Two new novels reflect anxieties about A.I. coming for our hearts as well as for our jobs.

By Jennifer Wilson

Last month, a new dating app called Volar launched in New York City, with the promise “We go on blind dates. So you don’t have to.” To sign up, you enter your name and phone number, then submit yourself to a brief interview with a chatbot matchmaker. When I made an account, Volar’s bot asked what line of work I was in. “I’m a book critic,” I replied. “Recently,” I typed, “I’ve been reading a lot of speculative fiction. Right now, I’m reviewing two books about A.I. and dating.” By answering, I was training an A.I.-powered avatar to act as my representative in the virtual meet market. Seconds later, Volar invited me to read transcripts from three dates “I” had just gone on. In one, my avatar broke the ice with an admittedly not terrible joke: “Just finished a book and now transitioning to real life conversations [smile emoji]. How’s your day going?”

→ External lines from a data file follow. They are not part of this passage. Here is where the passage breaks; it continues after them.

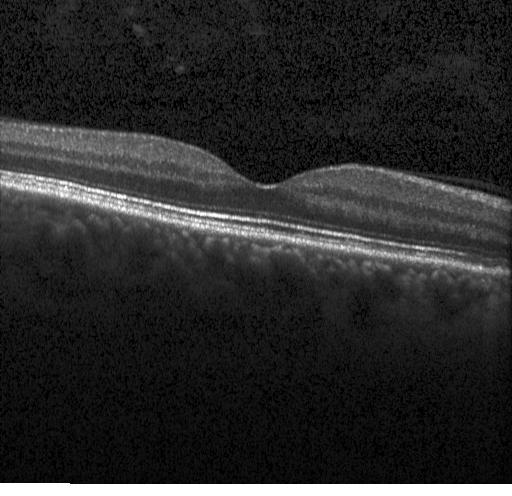
Impression: no choroidal neovascularization, no diabetic macular edema, and no drusen.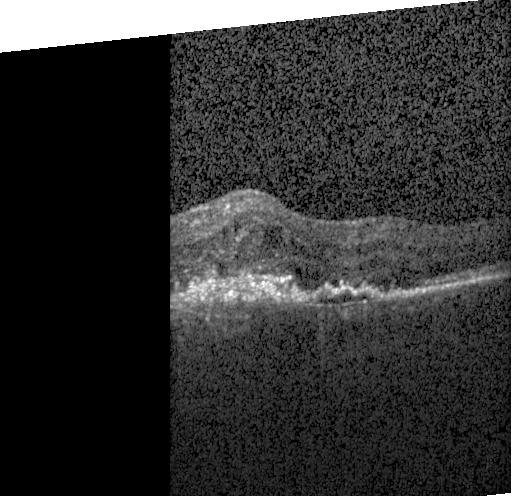

Heidelberg Spectralis · horizontal scan through the fovea · optical coherence tomography B-scan · SD-OCT.
Choroidal neovascularization (CNV).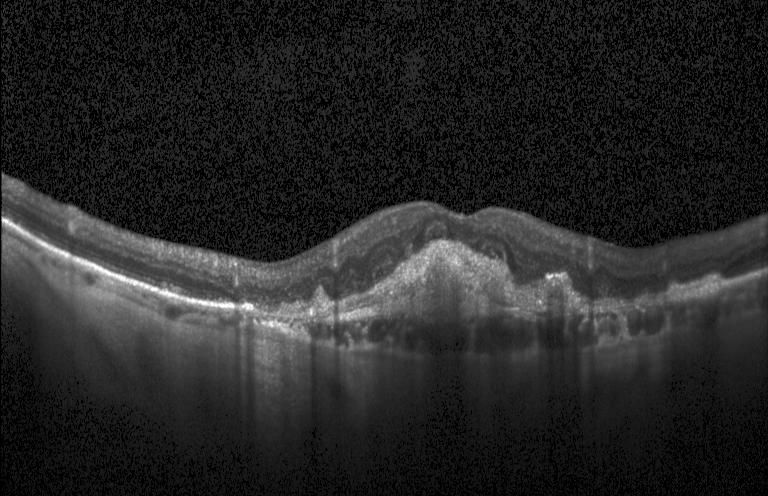
Instrument: Heidelberg Spectralis, through the macula, retinal OCT cross-section.
Assessment: a choroidal neovascular membrane.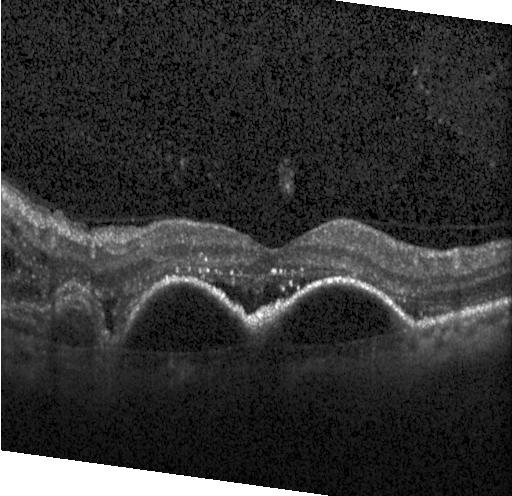
OCT B-scan.
Finding: choroidal neovascularization (CNV).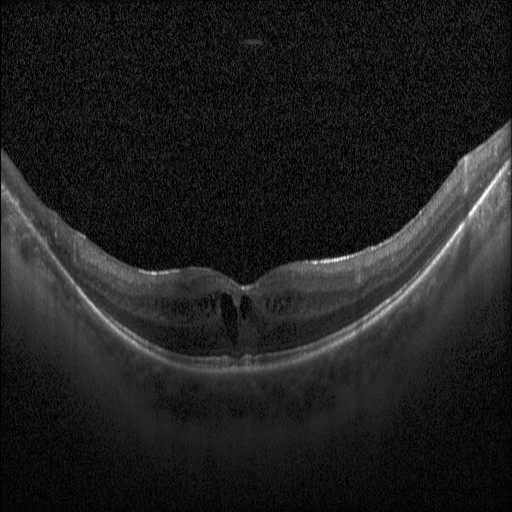 Spectral-domain optical coherence tomography · retinal OCT cross-section — OCT finding: DME.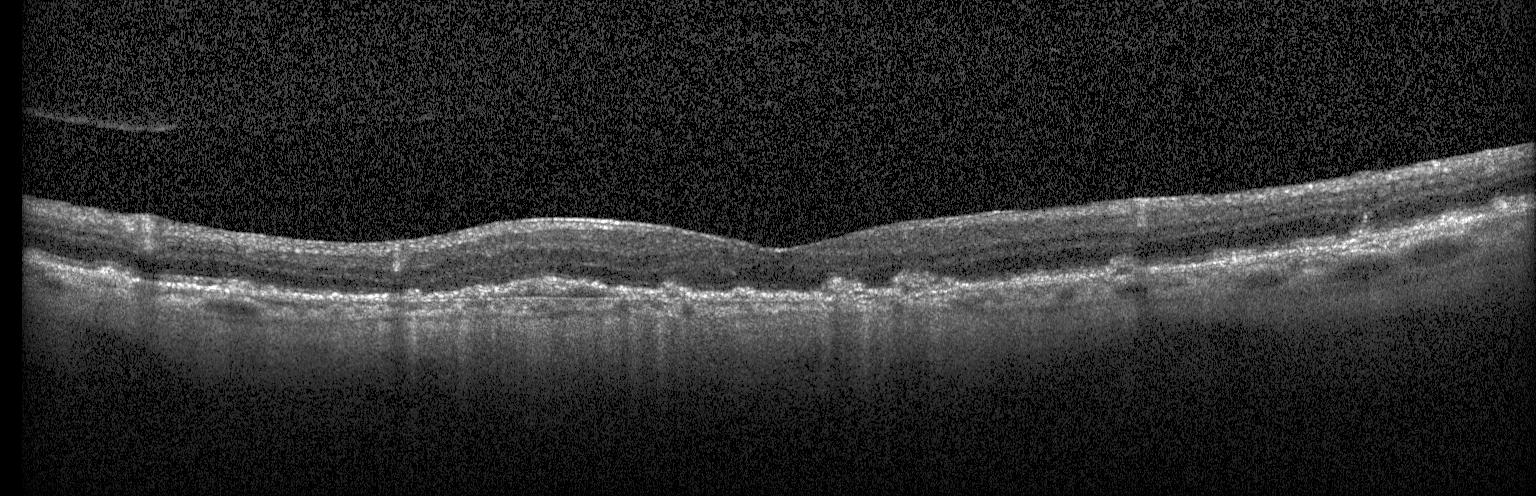
Diagnosis: choroidal neovascularization.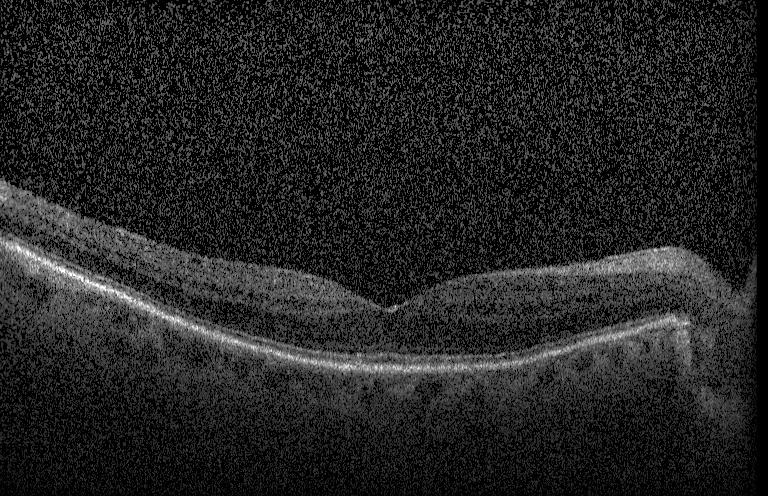
Diagnosis: no CNV, no DME, and no drusen.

As modern dating has evolved into an online-first activity, artificial intelligence has found its match in a generation of users for whom tech-assisted romance is the default mode. The Kinsey Institute revealed in this year’s “Singles in America” survey that fourteen per cent of Gen Z-ers admit to using A.I. to optimize their dating lives. Volar is just the latest company to leverage the new technology in the love space. For help crafting seductive dating-app profiles, love-seekers don’t need Cyrano de Bergerac—they can simply download Cyrano, one of countless “rizz generator” apps (“rizz” being Gen Z slang for charisma). When love dies, there are such apps as Texts from My Ex, which lets A.I. scan messages from a former flame for signs of incompatibility. A woman fresh from a breakup with a jerk named Cesar let A.I. perform an autopsy on their correspondence; she posted her results to Reddit, writing, “I let AI examine our text messages = validation at last.”